Everyone is Mr. Irrelevant

Written by TheAdversary on September 13th, 2013

So the Suckleague draft took place online last week via email. Riveting. The only thing we have going for us is that the players we want will be available when we’re ready to draft. Also we had available to us a fine selection of fonts–but not too much choice as to be overwhelming. Though I would have appreciated a little Garamond Bold.

May I say that an email draft is something special to take part in sometime in your life–put it on your 100,000,000 things to do before you die list, somewhere around 99,999,998. Just before the “watch Mark Sanchez butt fumble 2 video” and “clean Andy Reid’s navel.”

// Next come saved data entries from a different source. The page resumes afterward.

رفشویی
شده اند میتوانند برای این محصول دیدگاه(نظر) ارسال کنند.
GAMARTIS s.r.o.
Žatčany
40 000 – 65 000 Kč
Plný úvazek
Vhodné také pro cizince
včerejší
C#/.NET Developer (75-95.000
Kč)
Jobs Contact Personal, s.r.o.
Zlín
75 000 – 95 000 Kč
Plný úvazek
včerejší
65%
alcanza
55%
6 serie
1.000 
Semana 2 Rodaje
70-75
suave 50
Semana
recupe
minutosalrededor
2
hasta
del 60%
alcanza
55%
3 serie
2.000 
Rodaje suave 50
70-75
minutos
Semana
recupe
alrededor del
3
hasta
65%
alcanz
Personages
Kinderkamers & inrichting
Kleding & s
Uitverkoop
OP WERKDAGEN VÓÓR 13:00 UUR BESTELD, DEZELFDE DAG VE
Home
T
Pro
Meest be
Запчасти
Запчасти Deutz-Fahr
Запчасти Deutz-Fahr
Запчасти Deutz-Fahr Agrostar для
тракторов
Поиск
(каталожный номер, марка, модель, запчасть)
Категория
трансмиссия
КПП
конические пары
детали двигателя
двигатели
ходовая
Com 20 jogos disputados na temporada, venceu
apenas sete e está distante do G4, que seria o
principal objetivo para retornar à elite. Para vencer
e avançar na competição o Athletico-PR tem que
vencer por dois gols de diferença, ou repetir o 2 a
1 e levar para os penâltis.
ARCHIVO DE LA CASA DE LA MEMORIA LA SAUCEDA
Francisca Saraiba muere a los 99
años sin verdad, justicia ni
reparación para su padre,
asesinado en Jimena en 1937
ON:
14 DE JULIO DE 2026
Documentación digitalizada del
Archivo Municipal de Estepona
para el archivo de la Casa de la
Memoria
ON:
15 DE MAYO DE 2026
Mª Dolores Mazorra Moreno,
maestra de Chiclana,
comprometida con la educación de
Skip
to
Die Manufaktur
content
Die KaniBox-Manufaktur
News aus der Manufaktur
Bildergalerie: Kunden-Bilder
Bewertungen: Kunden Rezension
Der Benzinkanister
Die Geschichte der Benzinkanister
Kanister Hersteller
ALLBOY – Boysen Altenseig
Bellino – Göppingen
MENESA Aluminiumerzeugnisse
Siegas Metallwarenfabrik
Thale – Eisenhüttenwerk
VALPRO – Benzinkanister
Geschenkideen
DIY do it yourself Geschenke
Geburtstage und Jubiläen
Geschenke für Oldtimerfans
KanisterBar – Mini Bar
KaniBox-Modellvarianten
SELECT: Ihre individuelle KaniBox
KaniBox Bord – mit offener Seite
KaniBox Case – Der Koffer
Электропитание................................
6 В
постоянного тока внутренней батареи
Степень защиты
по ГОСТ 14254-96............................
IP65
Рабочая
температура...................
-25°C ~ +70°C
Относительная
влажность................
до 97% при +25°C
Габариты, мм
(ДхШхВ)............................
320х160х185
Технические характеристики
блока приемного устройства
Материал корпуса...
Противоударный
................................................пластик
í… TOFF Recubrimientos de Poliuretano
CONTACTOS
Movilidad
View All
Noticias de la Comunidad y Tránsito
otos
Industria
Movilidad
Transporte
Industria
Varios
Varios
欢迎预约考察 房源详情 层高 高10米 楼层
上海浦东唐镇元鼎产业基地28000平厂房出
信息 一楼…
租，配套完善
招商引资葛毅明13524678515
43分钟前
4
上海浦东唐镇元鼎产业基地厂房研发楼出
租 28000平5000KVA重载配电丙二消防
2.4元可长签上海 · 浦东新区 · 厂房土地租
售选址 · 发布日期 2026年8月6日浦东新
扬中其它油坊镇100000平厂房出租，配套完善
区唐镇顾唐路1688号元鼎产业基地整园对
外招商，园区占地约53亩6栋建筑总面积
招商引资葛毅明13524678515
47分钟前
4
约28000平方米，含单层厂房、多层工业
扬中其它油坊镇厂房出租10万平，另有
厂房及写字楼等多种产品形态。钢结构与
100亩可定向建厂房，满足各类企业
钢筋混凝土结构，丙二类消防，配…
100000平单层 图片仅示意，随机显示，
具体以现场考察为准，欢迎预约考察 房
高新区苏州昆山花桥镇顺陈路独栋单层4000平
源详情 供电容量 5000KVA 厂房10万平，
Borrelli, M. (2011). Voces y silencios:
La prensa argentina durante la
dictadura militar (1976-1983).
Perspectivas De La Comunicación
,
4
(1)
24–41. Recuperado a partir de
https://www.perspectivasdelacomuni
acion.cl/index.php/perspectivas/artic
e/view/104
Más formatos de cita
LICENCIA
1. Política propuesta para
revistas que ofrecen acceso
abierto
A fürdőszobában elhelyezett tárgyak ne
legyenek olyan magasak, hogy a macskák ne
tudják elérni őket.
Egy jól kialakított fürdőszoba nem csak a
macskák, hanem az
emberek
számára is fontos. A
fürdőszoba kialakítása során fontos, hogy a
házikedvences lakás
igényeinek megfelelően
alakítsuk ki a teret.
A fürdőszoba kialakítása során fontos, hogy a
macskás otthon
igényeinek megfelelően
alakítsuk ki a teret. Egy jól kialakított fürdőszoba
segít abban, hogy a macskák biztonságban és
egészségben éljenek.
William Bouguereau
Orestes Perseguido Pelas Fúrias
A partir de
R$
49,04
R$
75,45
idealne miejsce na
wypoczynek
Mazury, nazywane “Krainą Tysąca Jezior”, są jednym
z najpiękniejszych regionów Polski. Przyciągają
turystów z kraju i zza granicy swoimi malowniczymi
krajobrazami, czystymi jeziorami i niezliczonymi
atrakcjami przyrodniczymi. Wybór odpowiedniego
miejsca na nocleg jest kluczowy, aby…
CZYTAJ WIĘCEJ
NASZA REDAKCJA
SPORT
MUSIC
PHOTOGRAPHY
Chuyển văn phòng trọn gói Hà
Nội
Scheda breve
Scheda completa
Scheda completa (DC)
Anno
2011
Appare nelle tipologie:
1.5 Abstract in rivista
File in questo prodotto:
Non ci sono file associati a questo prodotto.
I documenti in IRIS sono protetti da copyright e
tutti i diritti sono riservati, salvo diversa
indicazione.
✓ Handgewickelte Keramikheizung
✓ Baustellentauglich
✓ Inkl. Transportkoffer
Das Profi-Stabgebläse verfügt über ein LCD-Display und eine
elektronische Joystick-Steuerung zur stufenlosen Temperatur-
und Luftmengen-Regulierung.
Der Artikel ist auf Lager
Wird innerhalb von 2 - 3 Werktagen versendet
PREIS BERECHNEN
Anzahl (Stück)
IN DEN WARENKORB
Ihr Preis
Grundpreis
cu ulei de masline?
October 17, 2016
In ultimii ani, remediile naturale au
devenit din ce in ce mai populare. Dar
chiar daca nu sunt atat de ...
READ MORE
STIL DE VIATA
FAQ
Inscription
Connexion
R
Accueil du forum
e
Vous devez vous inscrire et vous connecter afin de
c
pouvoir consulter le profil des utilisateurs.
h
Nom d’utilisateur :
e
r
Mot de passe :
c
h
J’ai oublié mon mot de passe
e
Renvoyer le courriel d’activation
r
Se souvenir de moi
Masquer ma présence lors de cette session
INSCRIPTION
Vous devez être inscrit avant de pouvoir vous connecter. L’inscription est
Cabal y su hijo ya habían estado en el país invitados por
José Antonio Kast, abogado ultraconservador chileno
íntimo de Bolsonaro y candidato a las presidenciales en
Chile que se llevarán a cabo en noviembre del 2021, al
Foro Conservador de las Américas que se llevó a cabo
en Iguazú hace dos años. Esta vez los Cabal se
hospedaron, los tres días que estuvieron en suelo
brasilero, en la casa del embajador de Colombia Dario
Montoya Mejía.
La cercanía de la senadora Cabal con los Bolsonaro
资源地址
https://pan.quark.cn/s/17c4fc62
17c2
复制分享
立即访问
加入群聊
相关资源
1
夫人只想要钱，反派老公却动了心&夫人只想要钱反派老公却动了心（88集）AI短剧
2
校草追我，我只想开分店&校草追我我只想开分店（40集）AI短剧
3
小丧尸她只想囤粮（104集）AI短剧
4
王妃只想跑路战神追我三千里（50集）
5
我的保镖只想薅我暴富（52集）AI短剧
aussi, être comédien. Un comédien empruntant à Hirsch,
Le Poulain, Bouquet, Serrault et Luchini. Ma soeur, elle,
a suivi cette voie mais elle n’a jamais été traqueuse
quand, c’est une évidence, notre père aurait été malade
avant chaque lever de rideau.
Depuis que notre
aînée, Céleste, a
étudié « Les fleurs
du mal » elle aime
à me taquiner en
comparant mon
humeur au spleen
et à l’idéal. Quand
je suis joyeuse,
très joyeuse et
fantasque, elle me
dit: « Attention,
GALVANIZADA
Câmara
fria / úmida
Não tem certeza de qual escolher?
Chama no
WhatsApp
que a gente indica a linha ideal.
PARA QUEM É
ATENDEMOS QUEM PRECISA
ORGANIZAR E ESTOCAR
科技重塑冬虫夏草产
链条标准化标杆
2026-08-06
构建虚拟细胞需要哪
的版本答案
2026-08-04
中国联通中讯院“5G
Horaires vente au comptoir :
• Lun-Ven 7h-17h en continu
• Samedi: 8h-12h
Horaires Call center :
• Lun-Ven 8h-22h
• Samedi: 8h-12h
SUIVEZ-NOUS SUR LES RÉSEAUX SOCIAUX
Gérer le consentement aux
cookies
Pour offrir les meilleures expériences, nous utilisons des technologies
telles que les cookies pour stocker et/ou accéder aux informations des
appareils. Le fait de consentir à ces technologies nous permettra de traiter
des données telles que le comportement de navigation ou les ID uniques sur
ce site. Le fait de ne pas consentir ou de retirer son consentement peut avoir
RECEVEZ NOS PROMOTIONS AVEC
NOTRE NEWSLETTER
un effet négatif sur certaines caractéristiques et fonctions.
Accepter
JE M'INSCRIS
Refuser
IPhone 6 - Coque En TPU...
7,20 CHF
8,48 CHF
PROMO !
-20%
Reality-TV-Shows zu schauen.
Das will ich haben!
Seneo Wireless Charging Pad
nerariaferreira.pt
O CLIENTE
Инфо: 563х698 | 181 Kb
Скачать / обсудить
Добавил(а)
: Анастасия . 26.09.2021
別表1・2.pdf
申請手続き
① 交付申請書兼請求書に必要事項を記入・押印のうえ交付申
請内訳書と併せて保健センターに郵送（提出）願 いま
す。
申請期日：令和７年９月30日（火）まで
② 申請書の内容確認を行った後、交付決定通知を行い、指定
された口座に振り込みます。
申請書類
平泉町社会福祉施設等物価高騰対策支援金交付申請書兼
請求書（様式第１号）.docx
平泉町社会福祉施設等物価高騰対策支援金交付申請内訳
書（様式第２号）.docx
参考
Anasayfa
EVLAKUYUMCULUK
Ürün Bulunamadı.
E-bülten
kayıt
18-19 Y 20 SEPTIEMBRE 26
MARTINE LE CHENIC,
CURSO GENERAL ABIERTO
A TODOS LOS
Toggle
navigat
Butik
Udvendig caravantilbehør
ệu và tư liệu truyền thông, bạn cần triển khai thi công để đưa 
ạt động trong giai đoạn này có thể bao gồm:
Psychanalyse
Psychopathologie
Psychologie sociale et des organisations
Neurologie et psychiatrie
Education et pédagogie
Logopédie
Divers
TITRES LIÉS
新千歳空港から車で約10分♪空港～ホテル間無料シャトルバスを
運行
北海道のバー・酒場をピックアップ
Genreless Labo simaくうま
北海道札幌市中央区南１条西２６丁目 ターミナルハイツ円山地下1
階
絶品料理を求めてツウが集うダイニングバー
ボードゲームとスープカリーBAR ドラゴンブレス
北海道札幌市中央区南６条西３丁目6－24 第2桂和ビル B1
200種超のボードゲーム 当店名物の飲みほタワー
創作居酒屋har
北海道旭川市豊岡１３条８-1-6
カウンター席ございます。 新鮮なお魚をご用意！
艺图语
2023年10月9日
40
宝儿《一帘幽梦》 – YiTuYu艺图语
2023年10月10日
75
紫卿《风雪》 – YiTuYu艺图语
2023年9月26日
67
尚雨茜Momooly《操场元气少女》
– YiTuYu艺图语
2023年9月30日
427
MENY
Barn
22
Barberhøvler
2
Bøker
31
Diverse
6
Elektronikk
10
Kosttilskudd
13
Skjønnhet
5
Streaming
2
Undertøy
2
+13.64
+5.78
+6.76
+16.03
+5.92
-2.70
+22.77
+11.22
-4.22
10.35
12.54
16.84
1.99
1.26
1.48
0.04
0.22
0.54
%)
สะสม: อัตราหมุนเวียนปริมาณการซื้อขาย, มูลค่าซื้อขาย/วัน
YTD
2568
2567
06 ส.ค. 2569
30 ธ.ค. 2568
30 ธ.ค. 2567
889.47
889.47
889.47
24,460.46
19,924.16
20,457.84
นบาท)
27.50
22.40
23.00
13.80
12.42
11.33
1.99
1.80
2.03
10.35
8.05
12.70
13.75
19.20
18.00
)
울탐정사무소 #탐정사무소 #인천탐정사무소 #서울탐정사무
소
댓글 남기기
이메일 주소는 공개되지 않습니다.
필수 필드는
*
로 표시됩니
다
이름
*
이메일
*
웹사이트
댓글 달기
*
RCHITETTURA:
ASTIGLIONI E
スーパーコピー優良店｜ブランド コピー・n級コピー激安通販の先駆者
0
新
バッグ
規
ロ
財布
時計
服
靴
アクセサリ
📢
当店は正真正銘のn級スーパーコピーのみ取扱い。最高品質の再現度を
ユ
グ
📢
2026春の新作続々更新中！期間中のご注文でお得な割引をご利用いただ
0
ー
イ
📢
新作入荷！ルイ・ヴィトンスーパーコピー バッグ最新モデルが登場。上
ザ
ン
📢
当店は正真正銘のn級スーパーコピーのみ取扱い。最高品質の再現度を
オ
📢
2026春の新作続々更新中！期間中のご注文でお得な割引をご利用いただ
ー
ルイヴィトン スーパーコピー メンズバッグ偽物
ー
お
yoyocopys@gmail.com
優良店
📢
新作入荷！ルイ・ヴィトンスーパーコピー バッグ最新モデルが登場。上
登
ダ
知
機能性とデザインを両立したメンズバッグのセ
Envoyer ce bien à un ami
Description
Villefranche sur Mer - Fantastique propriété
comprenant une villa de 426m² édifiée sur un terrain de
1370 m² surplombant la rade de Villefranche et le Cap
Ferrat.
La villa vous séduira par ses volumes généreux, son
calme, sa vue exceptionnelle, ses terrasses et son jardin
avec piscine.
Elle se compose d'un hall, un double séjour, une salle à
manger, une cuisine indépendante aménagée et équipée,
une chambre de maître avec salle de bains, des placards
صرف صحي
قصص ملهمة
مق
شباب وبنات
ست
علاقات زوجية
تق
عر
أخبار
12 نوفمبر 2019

Round 1. Geno Smith. There’s no way that the guy that probably could not beat out the Sanchize for a starting NFL job (see several previous posts; see also any google result set for “butt fumble”) would have a good week against the supposedly stout Tampa Bay Buccaneers defense. However, no one told me that the Bucs would bring back their defense from the 1980s that lost 5,409 games in a row–leading Geno to post a decent week, which anyone could have done by going out there and breathing.

Round 2. Buffalo Bills defense: some injuries and a matchup against the supposedly high-powered New England offense spells trouble (mondo points). But NE looks anemic and they’ve got all these 3-year-old receivers more concerned with their toy trucks and diaper changes than actually CATCHING the ball. So Buffalo did ok too. We’re going to have to make some changes around here–these performances are just too good. Our fan demands more (futility).

The Adversary’s Adversary’s draft: Terrelle Pryor and the Oakland Raiders. I have to admit I’m fearful of the disaster potential residing in my opponent’s roster–going all-in with the Oakland Raiders is a bold, albeit completely logical, move because they are so amazing(ly terrible). Plus, owning an Oakland Raiders tie is on my bucket list, although I think if I actually wore it to work I’d be fired before I reached my desk.

On to Week 2, where I inexplicably dropped Geno in favor of Christian Ponder. I felt OK about it until the 4th quarter of Thursday night’s game when Geno threw 3 interceptions. Poppycock.

One thing left to do is come up with a name. I’m still thinking.